Можно понять одержимость человека, радующего мир все новыми, отмеченными необычайной талантливостью сооружениями, но надо понять и мысли, тревоги, известный пессимизм архитектора, который дал "зеленую" улицу самому большому городу в мире.

Как поставить традицию на благо человека, чтобы она коснулась, оживила стандартный облик квартирных клеточек той многоэтажной неизбежности, того будущего Японии, которое сегодня видят глаза зодчего? Как использовать ее в мире стандартного уюта до мелочей знакомых интерьеров, который грозит человеку феноменальной одноликостью его жилища на всех пяти континентах? И, наконец, как дать условия нормального существования людям в мире социального неравенства, удовлетворяя все возрастающую потребность в жилье?

Множество проблем, в том числе и стоящих перед японским строительством в целом, разрабатывается в мастерской Тангэ. Они проходят там тщательную проверку с точки зрения его концепции. Одной из таких проблем является соотношение в современном строительстве индивидуального и стандартного, машинного и ручного труда, сохраняющего в сооружениях XX в. тщательность и теплоту кустарного выполнения. "Думается, что плодотворность искания японцев, - пишет доктор архитектуры Ю. Яралов, - на современном этапе развития заключается в том, что они находятся под влиянием выдающихся принципов равновесия, достигнутого между индивидуальной инициативой и добровольным подчинением общему принципу стандартизации. Это дает им возможность совершать такой мучительный и трудный в других случаях переход от ремесленного производства к машинной культуре с большей легкостью и без потери правильной ориентации на тактическое использование традиций, которая, по их мнению, грозит многим другим странам"1.
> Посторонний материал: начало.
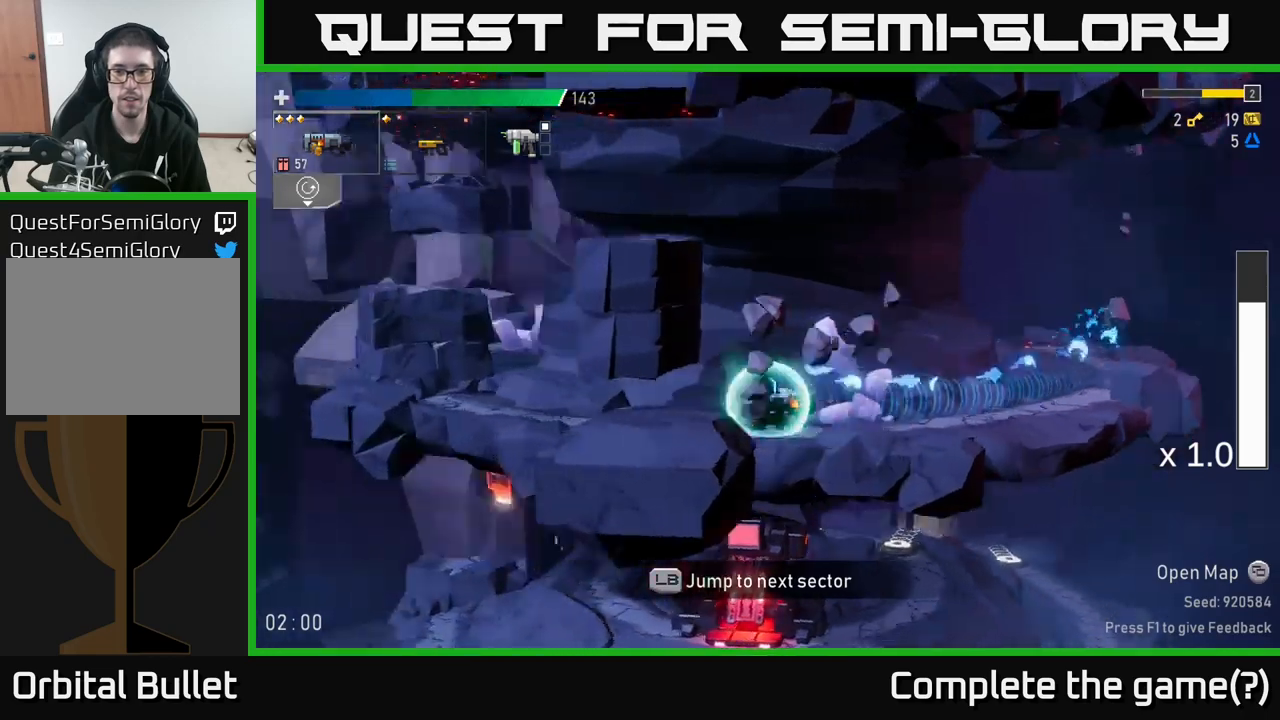
Gameplay with a controller (Xbox layout); each line is a JSON object with the inputs held at the frame after it. "events" lists button and stick changes between this image and that frame as [ms after this image, input, new state], when the widget could be followed in between. Not read: L3.
{"buttons": [], "left_stick": "center", "right_stick": "center", "events": []}
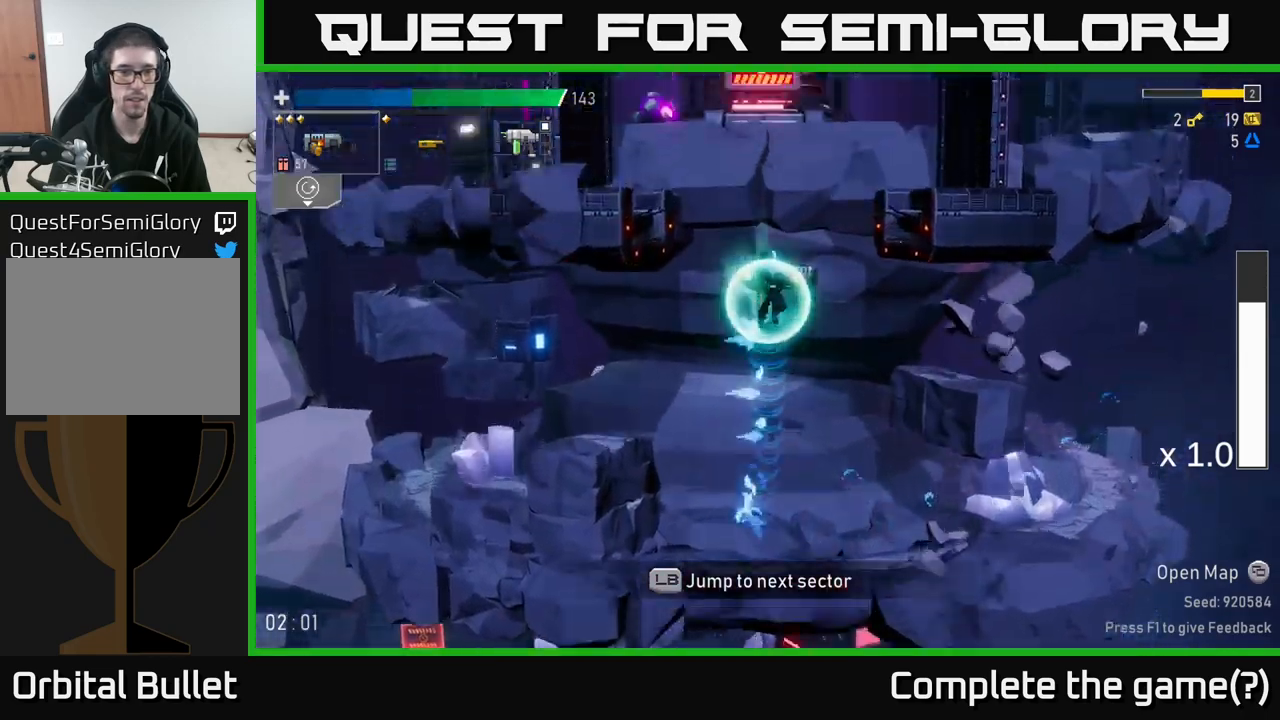
{"buttons": [], "left_stick": "left", "right_stick": "center", "events": [[133, "left_stick", "left"]]}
1 (Ю. Яралов, Наследие, традиции, новаторство, - "Архитектура СССР", 11971, № 9, стр. 53 - 54)

Разрабатывая свою творческую линию, Тангэ выделил следующие шесть принципов, которым он неукоснительно следует: простота плана и формы (при этом она не приближается к примитивизму или упрощенчеству); художественное выражение функциональности (функциональность обязательна, но голое, прямое выражение ее для Тангэ - наивность, анахронизм); строгость, сила (т. е. стремление Тангэ к выразительным, мощным, впечатляющим композициям и архитектурным формам в противовес изощренной элегантности старой японской архитектуры, которая в известной мере рассматривается им как слабость); декоративность интерьера, использование традиции - в той ее части, которая предполагает орнаментальное оформление внутреннего объема (но в то же время он исключает орнаментальность как средство, прикрывающее просчеты конструктивного решения); ценность материала, доверие к нему (это верность одному из самых старых принципов национального зодчества - никогда не заставлять материал работать против его натуры. Фактура дерева - его индивидуальность, скрывать ее ради зрительного эффекта - значит проявлять отсутствие элементарного вкуса и профессионализма) и, наконец, последний принцип - понимание красоты природы и связи человека и природы.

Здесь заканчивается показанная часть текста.